## ACTION ITEM
Every line of the records below that holds the word "input" should be copied out.

========

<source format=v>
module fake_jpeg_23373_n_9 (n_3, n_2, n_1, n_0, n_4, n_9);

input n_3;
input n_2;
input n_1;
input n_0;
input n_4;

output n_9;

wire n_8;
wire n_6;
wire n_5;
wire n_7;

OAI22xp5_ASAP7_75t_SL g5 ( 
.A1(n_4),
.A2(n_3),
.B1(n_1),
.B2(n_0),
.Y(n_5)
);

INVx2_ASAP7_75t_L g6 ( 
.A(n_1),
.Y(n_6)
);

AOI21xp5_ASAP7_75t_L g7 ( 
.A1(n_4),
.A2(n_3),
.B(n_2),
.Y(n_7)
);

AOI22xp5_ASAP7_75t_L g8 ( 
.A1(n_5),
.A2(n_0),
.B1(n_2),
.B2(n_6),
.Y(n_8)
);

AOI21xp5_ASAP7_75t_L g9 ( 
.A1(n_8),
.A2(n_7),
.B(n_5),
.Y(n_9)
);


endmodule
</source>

========

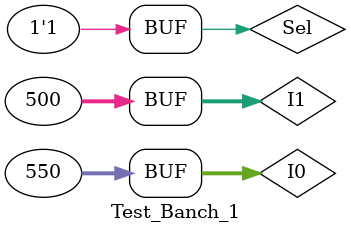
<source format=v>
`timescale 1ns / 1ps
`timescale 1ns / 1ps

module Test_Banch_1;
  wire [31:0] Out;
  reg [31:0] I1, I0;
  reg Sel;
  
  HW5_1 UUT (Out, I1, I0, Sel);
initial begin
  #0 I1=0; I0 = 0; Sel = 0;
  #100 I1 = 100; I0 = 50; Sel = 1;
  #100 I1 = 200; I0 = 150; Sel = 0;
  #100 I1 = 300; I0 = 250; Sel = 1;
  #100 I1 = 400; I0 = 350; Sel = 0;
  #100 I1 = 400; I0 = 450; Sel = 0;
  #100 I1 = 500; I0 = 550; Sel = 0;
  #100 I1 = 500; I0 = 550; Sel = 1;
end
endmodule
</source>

========

## ANSWER TO THIS TASK
input n_3;
input n_2;
input n_1;
input n_0;
input n_4;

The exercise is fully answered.